**Task material**:
- - -

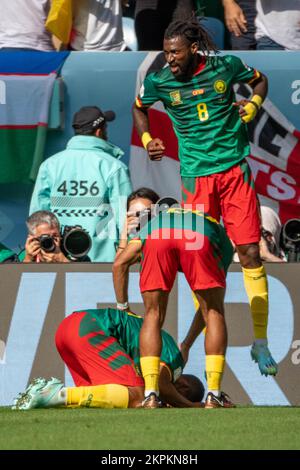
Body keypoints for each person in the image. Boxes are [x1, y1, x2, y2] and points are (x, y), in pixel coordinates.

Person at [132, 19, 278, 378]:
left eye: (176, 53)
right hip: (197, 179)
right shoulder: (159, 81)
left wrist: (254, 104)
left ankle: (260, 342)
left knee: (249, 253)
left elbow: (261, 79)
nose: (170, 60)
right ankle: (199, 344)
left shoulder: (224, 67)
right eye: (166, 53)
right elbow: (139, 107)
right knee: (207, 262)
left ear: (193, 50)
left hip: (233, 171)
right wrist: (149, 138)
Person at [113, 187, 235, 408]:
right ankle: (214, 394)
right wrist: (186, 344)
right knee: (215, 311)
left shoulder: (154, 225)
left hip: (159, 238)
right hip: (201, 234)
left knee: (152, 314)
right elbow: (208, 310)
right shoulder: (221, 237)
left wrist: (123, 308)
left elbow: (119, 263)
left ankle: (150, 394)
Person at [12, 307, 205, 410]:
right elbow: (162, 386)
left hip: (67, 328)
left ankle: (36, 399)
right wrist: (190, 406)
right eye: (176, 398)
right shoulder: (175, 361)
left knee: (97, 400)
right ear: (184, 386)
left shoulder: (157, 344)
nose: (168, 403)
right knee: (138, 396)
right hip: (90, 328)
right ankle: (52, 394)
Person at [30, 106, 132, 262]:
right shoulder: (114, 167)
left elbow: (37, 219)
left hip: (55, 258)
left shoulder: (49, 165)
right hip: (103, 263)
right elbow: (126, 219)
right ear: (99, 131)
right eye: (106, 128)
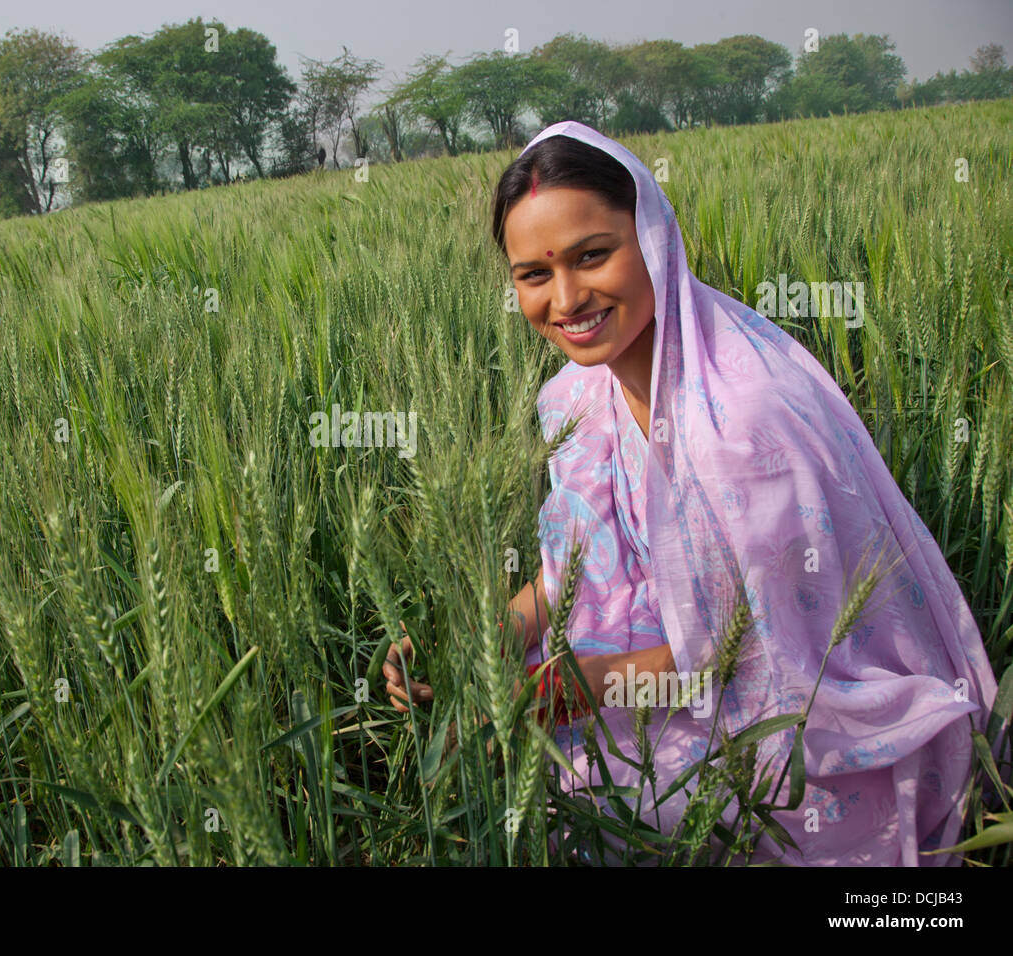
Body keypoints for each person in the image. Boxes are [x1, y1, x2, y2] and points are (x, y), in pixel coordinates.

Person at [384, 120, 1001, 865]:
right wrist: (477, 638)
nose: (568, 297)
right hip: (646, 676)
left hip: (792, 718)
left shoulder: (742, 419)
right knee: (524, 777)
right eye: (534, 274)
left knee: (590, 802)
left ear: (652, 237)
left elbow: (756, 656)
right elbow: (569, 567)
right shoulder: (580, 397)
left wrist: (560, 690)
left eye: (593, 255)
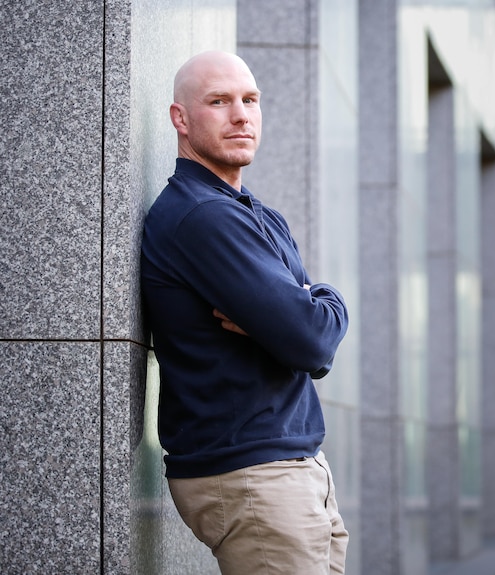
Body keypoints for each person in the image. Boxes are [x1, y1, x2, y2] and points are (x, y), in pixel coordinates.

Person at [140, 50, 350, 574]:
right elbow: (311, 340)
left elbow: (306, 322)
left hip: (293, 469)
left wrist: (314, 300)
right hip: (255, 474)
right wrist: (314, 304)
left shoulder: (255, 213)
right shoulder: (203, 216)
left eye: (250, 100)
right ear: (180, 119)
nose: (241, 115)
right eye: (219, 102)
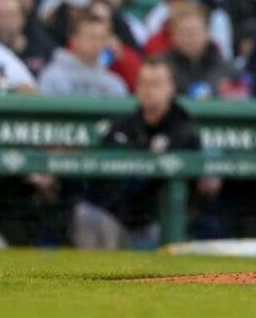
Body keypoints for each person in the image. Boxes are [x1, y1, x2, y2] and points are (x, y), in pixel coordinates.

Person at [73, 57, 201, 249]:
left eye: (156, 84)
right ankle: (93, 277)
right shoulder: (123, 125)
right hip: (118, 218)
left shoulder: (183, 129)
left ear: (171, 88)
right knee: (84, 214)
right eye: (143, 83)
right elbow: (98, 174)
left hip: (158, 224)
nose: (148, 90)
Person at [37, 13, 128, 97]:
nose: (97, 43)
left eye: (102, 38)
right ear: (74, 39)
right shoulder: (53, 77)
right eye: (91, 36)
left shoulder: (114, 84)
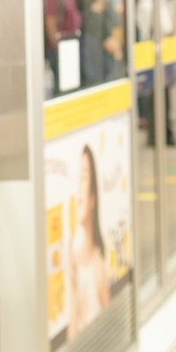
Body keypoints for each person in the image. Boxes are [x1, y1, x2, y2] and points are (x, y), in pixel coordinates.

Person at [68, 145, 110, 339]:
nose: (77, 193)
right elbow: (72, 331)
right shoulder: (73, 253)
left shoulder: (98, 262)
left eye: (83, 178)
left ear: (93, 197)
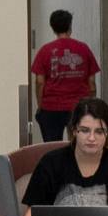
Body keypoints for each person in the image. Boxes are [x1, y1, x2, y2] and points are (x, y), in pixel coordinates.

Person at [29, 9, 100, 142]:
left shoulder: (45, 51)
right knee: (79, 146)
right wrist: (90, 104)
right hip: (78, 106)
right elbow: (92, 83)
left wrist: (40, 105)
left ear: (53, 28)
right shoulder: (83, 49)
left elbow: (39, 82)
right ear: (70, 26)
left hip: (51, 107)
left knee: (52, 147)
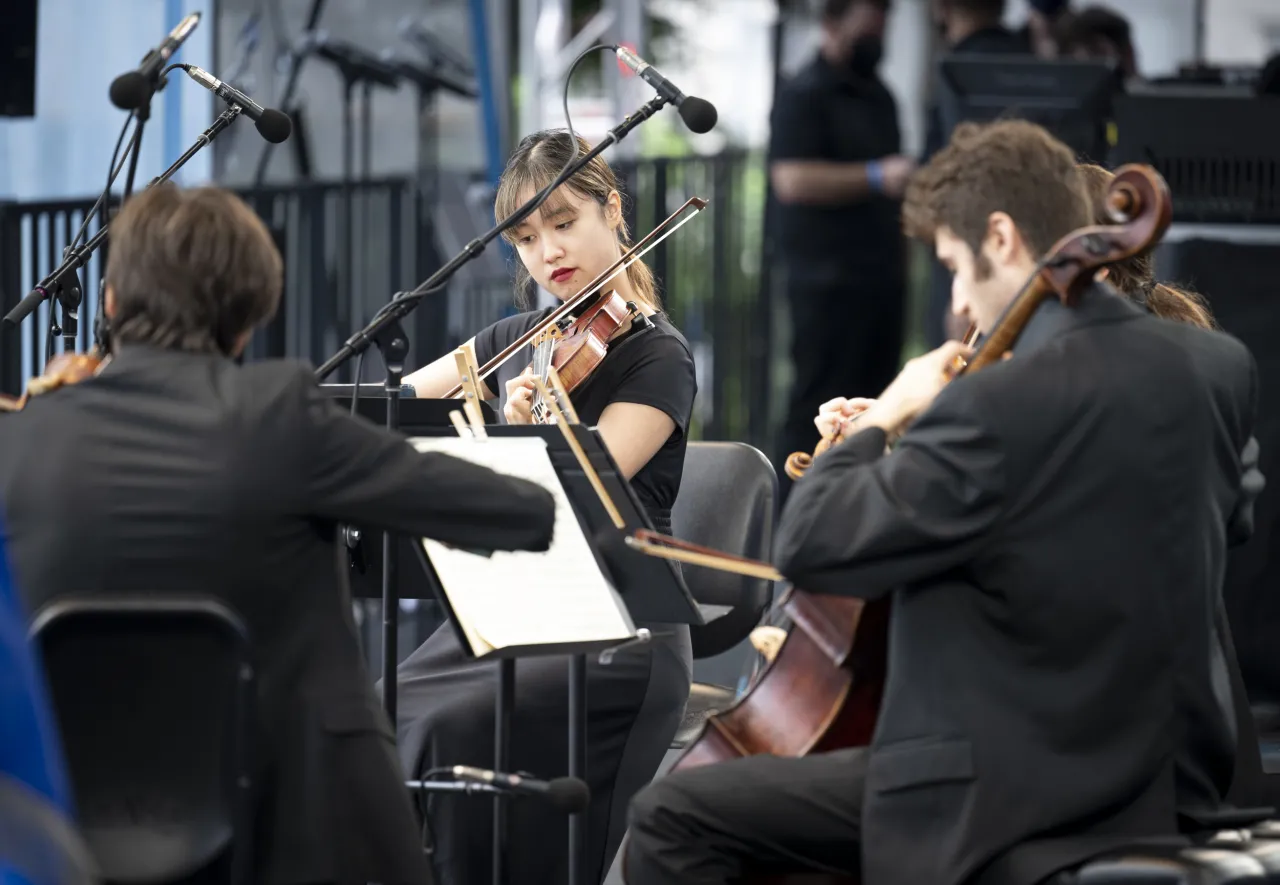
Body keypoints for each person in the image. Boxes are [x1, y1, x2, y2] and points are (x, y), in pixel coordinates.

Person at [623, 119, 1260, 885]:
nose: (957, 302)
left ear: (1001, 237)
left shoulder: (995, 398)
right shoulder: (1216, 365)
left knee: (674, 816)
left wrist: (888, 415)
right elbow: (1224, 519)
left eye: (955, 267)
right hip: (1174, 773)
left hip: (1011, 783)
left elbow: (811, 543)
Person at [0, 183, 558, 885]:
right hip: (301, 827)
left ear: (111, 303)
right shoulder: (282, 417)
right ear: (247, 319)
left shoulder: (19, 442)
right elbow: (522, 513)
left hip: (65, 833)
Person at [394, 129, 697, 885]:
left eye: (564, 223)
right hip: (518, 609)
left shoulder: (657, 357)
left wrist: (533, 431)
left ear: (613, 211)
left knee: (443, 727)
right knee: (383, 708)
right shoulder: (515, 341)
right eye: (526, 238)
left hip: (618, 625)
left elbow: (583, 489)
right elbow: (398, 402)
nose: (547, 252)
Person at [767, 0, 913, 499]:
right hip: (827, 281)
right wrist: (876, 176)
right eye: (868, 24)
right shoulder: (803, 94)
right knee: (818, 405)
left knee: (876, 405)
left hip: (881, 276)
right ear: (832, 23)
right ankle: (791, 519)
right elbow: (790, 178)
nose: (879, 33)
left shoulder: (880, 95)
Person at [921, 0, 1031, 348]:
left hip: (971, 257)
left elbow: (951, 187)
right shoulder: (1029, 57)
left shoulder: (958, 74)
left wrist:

- - -

**Your task**:
Please copy out the whole listing exactly, minus its pictures.

**Expected answer**:
Body keypoints for each person in the image. Boxes are [x1, y1, x2, y2] and points are (x, y), in pixel coordinates.

Person at [132, 19, 278, 378]:
left eye: (176, 53)
right hip: (197, 179)
right shoulder: (159, 81)
left wrist: (254, 104)
left ankle: (260, 342)
left knee: (249, 253)
left elbow: (261, 79)
nose: (170, 60)
right ankle: (199, 344)
left shoulder: (224, 67)
right eye: (166, 53)
right elbow: (139, 107)
right knee: (207, 262)
left ear: (193, 50)
left hip: (233, 171)
right wrist: (149, 138)
Person at [113, 187, 235, 408]:
right ankle: (214, 394)
right wrist: (186, 344)
right knee: (215, 311)
left shoulder: (154, 225)
left hip: (159, 238)
right hip: (201, 234)
left knee: (152, 314)
right elbow: (208, 310)
right shoulder: (221, 237)
left wrist: (123, 308)
left elbow: (119, 263)
left ankle: (150, 394)
Person at [12, 307, 205, 410]:
right elbow: (162, 386)
left hip: (67, 328)
left ankle: (36, 399)
right wrist: (190, 406)
right eye: (176, 398)
right shoulder: (175, 361)
left knee: (97, 400)
right ear: (184, 386)
left shoulder: (157, 344)
nose: (168, 403)
right knee: (138, 396)
right hip: (90, 328)
right ankle: (52, 394)
Person at [30, 106, 132, 262]:
right shoulder: (114, 167)
left elbow: (37, 219)
left hip: (55, 258)
left shoulder: (49, 165)
right hip: (103, 263)
right elbow: (126, 219)
right ear: (99, 131)
right eye: (106, 128)
Body keypoints for each person in the image. Boxes are [x1, y1, x2, y2] and points are (x, y), in pixel coordinates.

Person at [384, 120, 1001, 865]:
right wrist: (477, 638)
nose: (568, 297)
right hip: (646, 676)
left hip: (792, 718)
left shoulder: (742, 419)
right knee: (524, 777)
right eye: (534, 274)
left knee: (590, 802)
left ear: (652, 237)
left elbow: (756, 656)
right elbow: (569, 567)
right shoulder: (580, 397)
left wrist: (560, 690)
left eye: (593, 255)
Body keypoints for each person in the image. Boxes are [x1, y1, x2, y2] and points are (x, y), in pixel coordinates.

Person at [140, 50, 350, 574]:
right elbow: (311, 340)
left elbow: (306, 322)
left hip: (293, 469)
left wrist: (314, 300)
right hip: (255, 474)
right wrist: (314, 304)
left shoulder: (255, 213)
right shoulder: (203, 216)
left eye: (250, 100)
right ear: (180, 119)
nose: (241, 115)
right eye: (219, 102)
Body keypoints for each person in the image. Boxes are [x1, y1, x2, y2] and points are (x, y), in pixel coordinates.

Person at [73, 57, 201, 249]:
left eye: (156, 84)
right ankle: (93, 277)
right shoulder: (123, 125)
right hip: (118, 218)
left shoulder: (183, 129)
left ear: (171, 88)
right knee: (84, 214)
right eye: (143, 83)
right elbow: (98, 174)
left hip: (158, 224)
nose: (148, 90)
Person at [37, 13, 128, 97]:
nose: (97, 43)
left eye: (102, 38)
right ear: (74, 39)
right shoulder: (53, 77)
right eye: (91, 36)
left shoulder: (114, 84)
Body keypoints for each person in the image. Boxes are [x1, y1, x2, y2] and points are (x, y), in pixel coordinates.

Person at [68, 145, 110, 339]:
nose: (77, 193)
right elbow: (72, 331)
right shoulder: (73, 253)
left shoulder: (98, 262)
left eye: (83, 178)
left ear: (93, 197)
Body keypoints for each person in the image. Boxes are [x1, y1, x2, y2] and points are (x, y), in pixel coordinates.

Person at [29, 9, 100, 142]:
left shoulder: (45, 51)
right knee: (79, 146)
right wrist: (90, 104)
right hip: (78, 106)
right elbow: (92, 83)
left wrist: (40, 105)
left ear: (53, 28)
right shoulder: (83, 49)
left elbow: (39, 82)
right ear: (70, 26)
left hip: (51, 107)
left knee: (52, 147)
Body keypoints for each person in the image. Boxes are [x1, y1, x2, y2] and points are (x, y), in pixel coordinates.

Person at [623, 119, 1260, 885]:
nose: (957, 302)
left ear: (1001, 237)
left shoulder: (995, 398)
right shoulder: (1216, 365)
left knee: (674, 816)
left wrist: (888, 415)
right elbow: (1224, 519)
left eye: (955, 267)
right hip: (1174, 773)
left hip: (1011, 783)
left elbow: (811, 543)
Person at [0, 183, 558, 885]:
right hip: (301, 827)
left ear: (111, 303)
right shoulder: (282, 417)
right ear: (247, 319)
left shoulder: (19, 442)
right elbow: (522, 513)
left hip: (65, 833)
Person at [394, 129, 697, 885]:
left eye: (564, 223)
right hip: (518, 609)
left shoulder: (657, 357)
left wrist: (533, 431)
left ear: (613, 211)
left knee: (443, 727)
right knee: (383, 708)
right shoulder: (515, 341)
right eye: (526, 238)
left hip: (618, 625)
left elbow: (583, 489)
right elbow: (398, 402)
nose: (547, 252)
Person at [767, 0, 913, 499]:
right hip: (827, 281)
right wrist: (876, 176)
right eye: (868, 24)
right shoulder: (803, 94)
right knee: (818, 405)
left knee: (876, 405)
left hip: (881, 276)
right ear: (832, 23)
right ankle: (791, 519)
right elbow: (790, 178)
nose: (879, 33)
left shoulder: (880, 95)
Person at [921, 0, 1031, 348]:
left hip: (971, 257)
left elbow: (951, 187)
right shoulder: (1029, 57)
left shoulder: (958, 74)
left wrist:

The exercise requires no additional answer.